[RECORDED DATA — start]

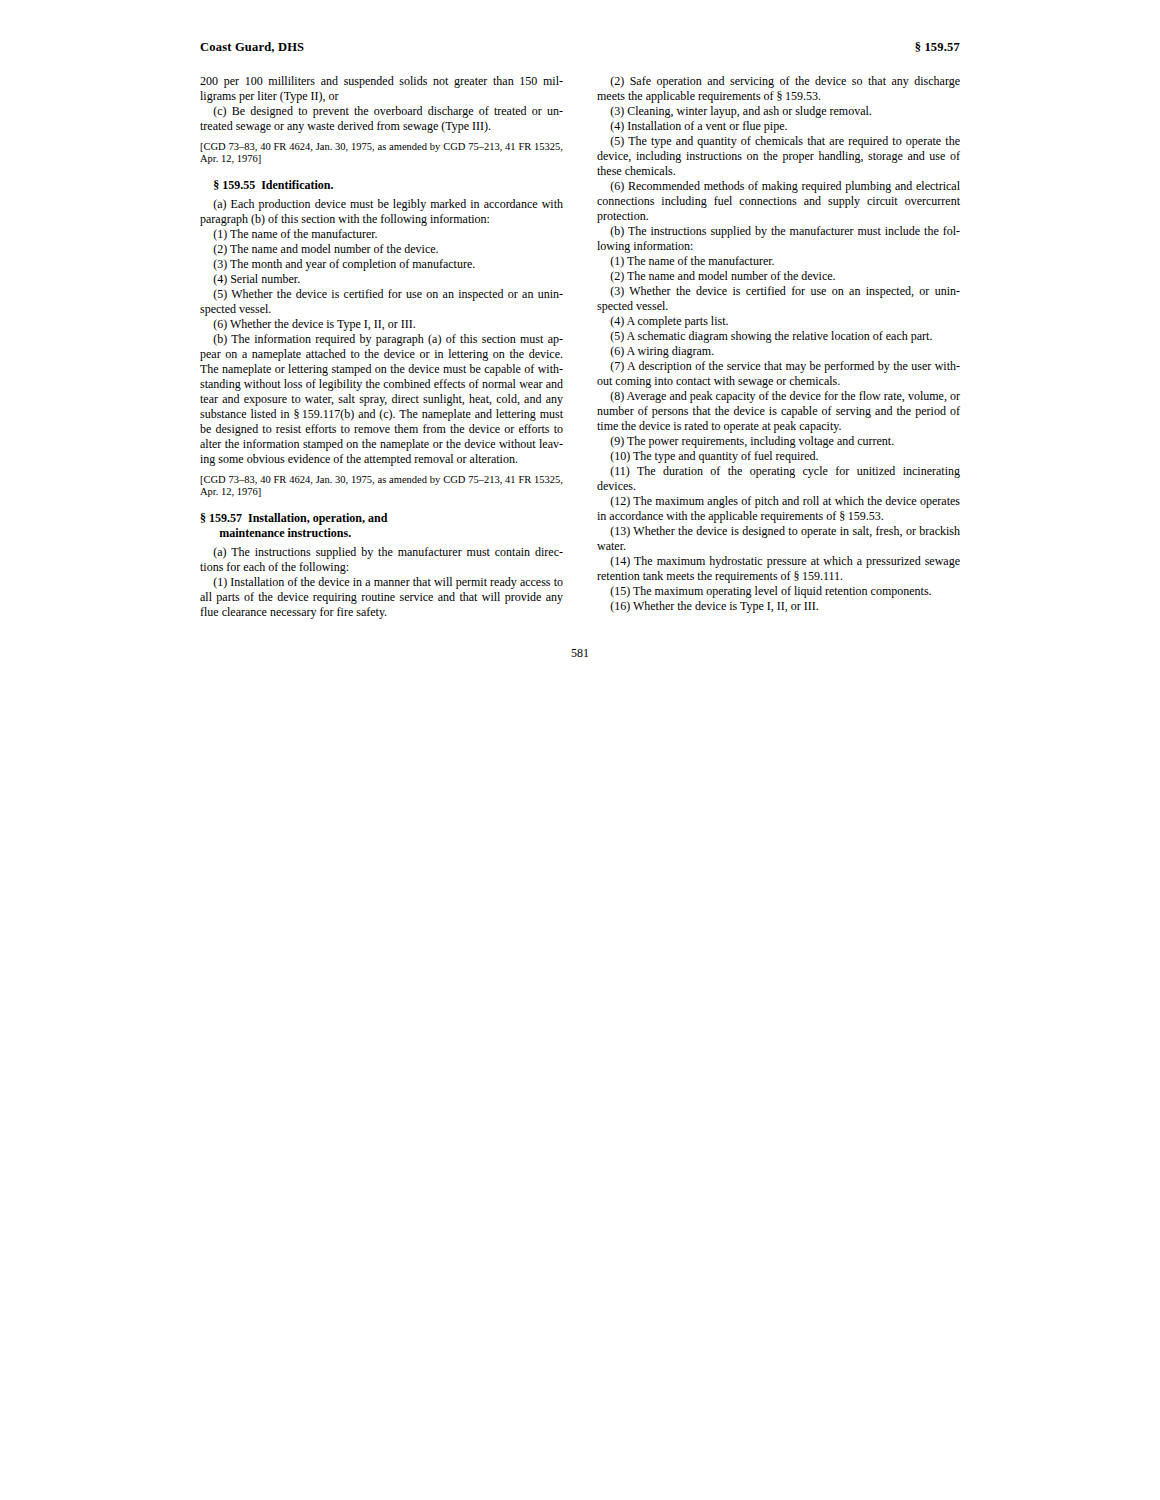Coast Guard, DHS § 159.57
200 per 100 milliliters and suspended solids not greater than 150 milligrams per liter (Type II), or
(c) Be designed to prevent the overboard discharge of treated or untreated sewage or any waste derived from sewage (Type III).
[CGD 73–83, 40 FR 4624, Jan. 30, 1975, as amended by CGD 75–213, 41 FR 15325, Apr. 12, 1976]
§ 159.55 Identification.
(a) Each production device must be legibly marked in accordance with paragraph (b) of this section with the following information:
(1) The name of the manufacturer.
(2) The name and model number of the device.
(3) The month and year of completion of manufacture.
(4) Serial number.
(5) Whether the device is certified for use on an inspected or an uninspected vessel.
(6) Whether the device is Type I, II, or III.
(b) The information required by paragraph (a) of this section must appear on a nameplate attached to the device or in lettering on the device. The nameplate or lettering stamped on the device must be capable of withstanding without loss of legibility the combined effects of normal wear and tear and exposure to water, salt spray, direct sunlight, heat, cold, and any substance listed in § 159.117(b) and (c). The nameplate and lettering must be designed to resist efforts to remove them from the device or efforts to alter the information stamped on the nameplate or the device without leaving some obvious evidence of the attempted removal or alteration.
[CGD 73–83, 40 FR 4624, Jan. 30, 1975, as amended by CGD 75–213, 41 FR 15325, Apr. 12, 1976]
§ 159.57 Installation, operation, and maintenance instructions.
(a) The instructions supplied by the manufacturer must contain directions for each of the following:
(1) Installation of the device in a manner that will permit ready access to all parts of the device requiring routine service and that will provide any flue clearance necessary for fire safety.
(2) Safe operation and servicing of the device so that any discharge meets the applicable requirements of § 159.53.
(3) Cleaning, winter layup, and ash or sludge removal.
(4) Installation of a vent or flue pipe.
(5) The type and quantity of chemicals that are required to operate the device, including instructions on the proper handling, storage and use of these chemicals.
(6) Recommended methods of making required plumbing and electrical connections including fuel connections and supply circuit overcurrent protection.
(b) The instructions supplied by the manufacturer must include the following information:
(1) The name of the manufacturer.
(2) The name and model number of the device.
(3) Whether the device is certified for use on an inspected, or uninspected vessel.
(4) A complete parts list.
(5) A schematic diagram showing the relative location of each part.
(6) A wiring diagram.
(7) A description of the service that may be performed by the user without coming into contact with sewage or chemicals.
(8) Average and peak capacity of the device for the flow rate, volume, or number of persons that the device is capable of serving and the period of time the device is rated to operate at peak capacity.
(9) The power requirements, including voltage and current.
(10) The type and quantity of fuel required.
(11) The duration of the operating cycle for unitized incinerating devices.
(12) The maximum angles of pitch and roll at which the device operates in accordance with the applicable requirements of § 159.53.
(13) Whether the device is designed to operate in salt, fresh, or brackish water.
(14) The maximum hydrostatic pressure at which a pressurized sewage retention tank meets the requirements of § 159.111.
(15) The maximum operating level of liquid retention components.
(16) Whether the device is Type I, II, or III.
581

[RECORDED DATA — finish]
[RECORDED DATA — start]

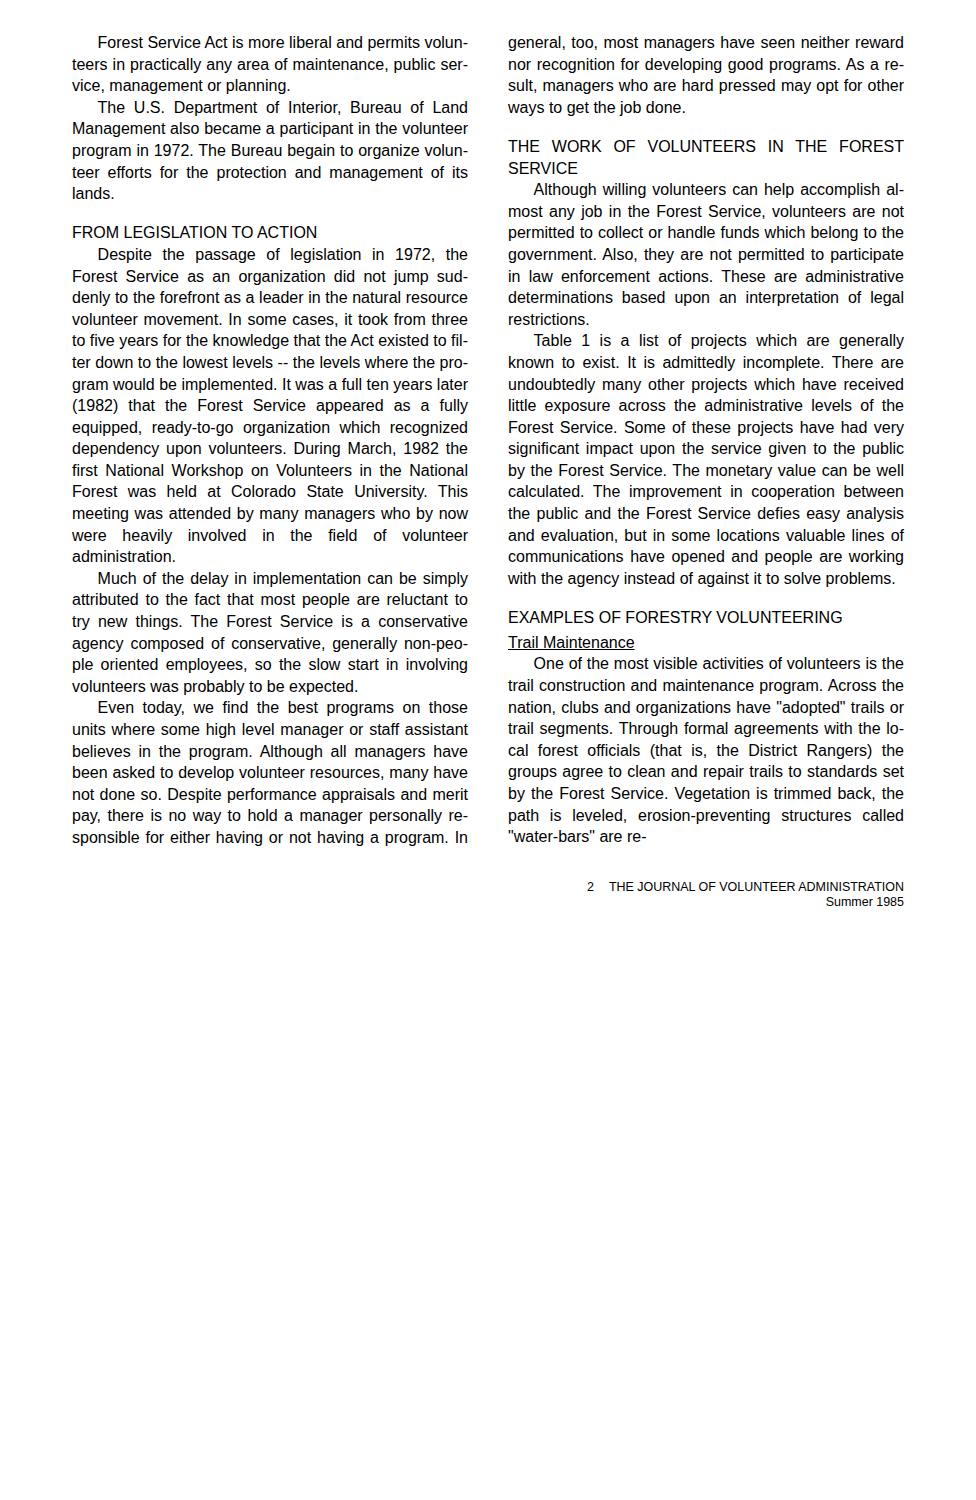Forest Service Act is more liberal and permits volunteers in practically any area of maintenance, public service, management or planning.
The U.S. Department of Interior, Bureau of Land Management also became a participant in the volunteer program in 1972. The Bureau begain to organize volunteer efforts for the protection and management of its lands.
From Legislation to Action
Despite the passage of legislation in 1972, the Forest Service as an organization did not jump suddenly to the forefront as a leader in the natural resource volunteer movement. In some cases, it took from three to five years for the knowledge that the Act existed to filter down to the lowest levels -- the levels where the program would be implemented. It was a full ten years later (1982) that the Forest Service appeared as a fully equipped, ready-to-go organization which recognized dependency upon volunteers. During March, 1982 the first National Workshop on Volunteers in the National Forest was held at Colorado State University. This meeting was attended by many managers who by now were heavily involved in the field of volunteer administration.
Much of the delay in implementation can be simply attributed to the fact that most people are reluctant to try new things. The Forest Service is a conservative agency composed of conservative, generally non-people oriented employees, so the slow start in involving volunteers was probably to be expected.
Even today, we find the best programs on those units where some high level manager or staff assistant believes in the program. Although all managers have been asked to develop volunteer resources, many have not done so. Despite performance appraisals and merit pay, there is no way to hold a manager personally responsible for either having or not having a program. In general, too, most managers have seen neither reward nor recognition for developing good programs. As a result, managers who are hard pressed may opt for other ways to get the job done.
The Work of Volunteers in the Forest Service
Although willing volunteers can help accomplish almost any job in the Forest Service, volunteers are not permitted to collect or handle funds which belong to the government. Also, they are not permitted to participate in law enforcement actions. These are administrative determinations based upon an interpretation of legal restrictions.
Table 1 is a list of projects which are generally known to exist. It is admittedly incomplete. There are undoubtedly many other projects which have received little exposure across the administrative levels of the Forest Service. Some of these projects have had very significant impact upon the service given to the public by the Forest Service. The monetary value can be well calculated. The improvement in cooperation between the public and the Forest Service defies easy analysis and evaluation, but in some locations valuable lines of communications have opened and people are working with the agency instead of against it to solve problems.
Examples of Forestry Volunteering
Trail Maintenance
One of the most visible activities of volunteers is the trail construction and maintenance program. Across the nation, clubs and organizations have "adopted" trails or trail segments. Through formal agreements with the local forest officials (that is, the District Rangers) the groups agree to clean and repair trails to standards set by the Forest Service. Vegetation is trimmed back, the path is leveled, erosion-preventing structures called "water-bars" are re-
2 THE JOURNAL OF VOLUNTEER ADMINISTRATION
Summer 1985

[RECORDED DATA — finish]

EXERCISE: In the listing above, find the line with "(11) The duration" and the line with "(13) Whether the", then print exactly those lines and every line between them.

SOLUTION TO THIS EXERCISE:
(11) The duration of the operating cycle for unitized incinerating devices.
(12) The maximum angles of pitch and roll at which the device operates in accordance with the applicable requirements of § 159.53.
(13) Whether the device is designed to operate in salt, fresh, or brackish water.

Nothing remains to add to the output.